Did the pros really heat their balls in 1961, when this advertisement ran? Whether they did or not, is it legal today? If so, Zippo makes a gizmo that looks a lot like the Jon-E Warmer. (You can buy one here.) Gary, our superintendent, usually brings hand-warmers for everyone when we play in the winter. I don’t really care for them, although I did once play while wearing a back warmer. Note the handy “odd” and “even” designations, to prevent confusion on the tee.

This Creature-form-the-Black-Lagoon glove is also from 1961, and also possibly illegal. The digital cluster on the right looks as though it’s about to divide into separate fingers—including, possibly, a sixth one.

Is this the sort of thing Lance Armstrong was doing? Also: why the emphasis on the twelfth hole?
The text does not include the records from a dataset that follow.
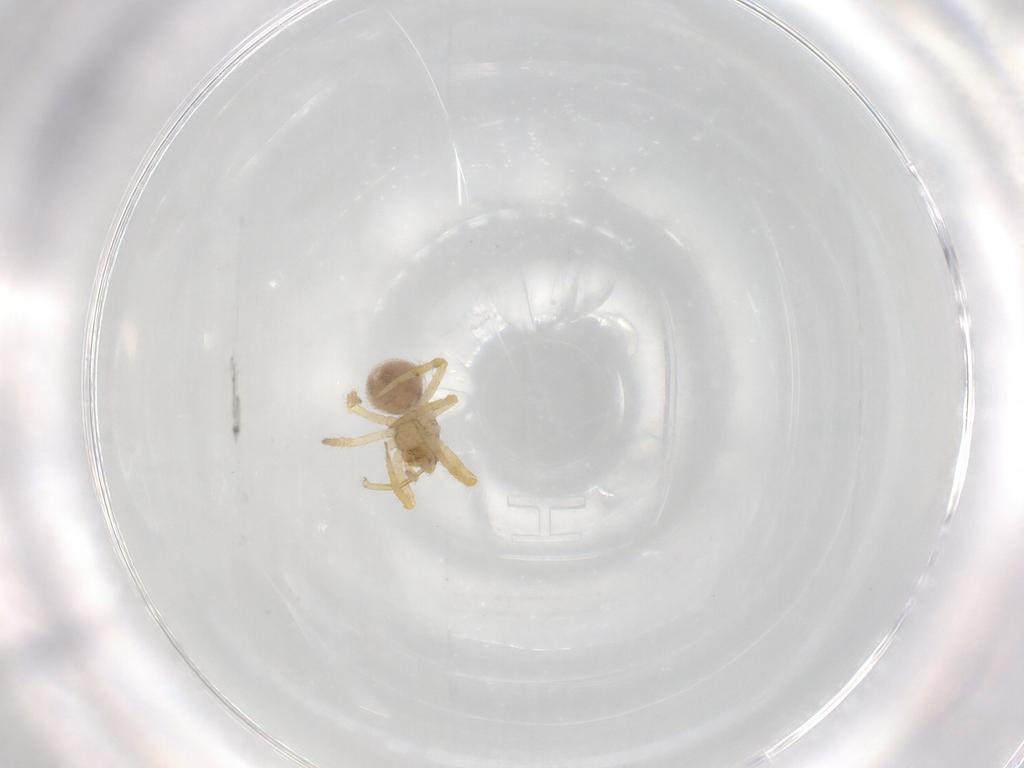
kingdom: Animalia
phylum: Arthropoda
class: Arachnida
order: Araneae
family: Theridiidae
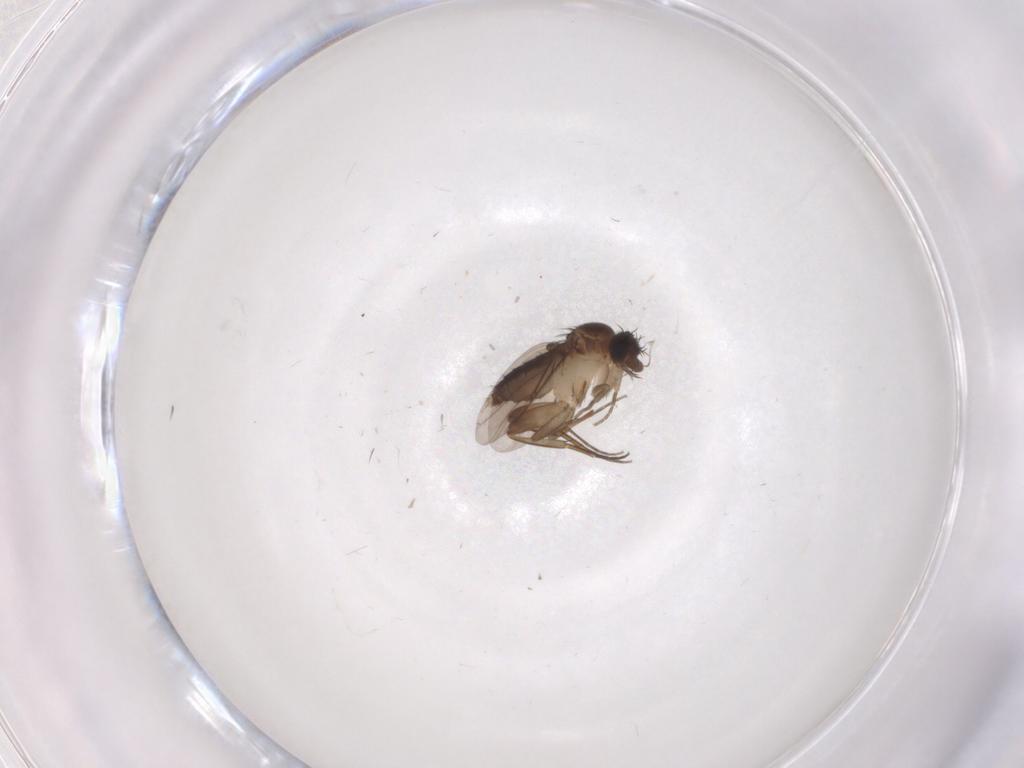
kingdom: Animalia
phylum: Arthropoda
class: Insecta
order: Diptera
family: Phoridae
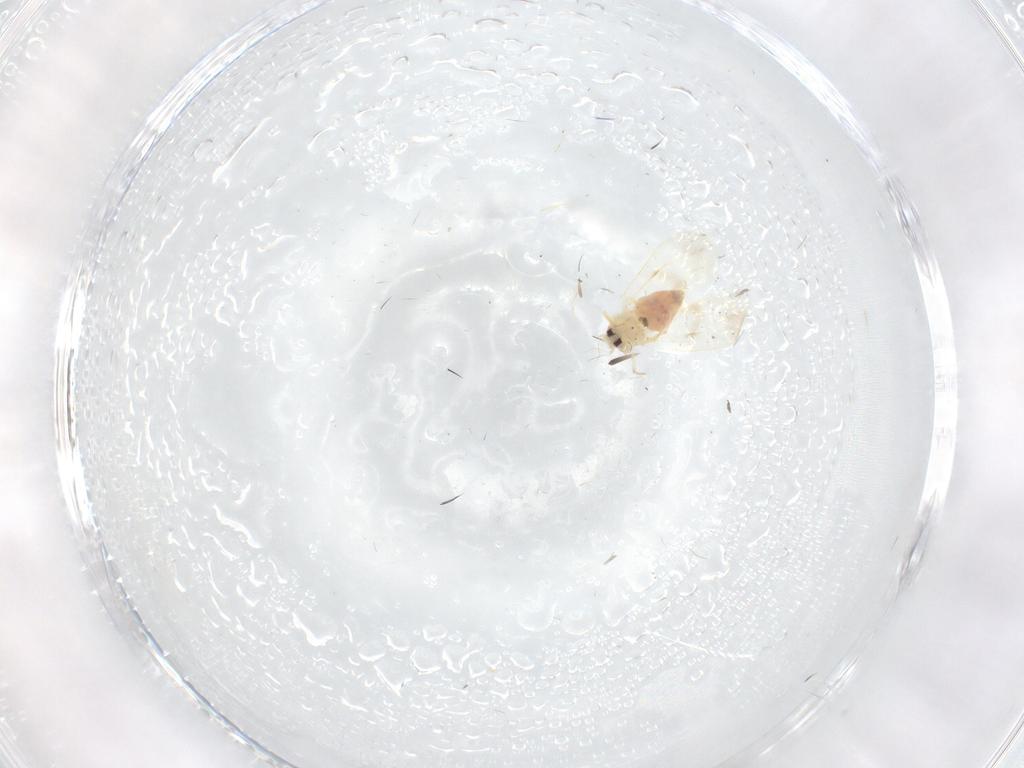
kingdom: Animalia
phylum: Arthropoda
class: Insecta
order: Hemiptera
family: Aleyrodidae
This device, from 1961, might actually be a partial solution to the dirty-pocket-rim problem, which I complained about over the summer. Maybe add a tee bandoleer and some magnetic ball markers?

Still baffled about what to give (or ask for)? More soon.

Five Holiday Gift Ideas for Golfers

It’s never too early to start shopping for the golfer in your family. These gift ideas are from the pages of Golf Digest in the late 1950s and early 1960s:

This item is from 1957, when golf, cocktail-drinking, and home refrigeration were all ascendant in the United States. U.S. Royal was a trade name of the United States Rubber Company, which renamed itself Uniroyal in 1961. It no longer makes golf balls, although it may still make ice trays.

The reflective metallic golf hat, also from 1957, is an idea that never caught on, for unknown reasons. The hat was probably most useful in match play, since by standing in the right place and tilting your head you could temporarily blind your opponent. The logo notwithstanding, I don’t think anyone ever wore one in the Masters.

Wehrmacht surplus? Somebody must have bought a load of these, because they were advertised all over, and not just in golf publications. This ad is from 1960. Hats like this are still available, although they’re of interest mainly to Third Reich fetishists.

Also from 1960. Golf ball repair is a concept that doesn’t really exist anymore.

This ad is from 1958, but versions of it ran for several years. The price is per week, not per night, and it includes room, golf, meals, tips, and just about everything else. (Dove hunting may have been extra.) Today, you’d pay almost as much at Pinehurst for a dozen Pro V1s.

Don’t see anything you want? More gift ideas soon.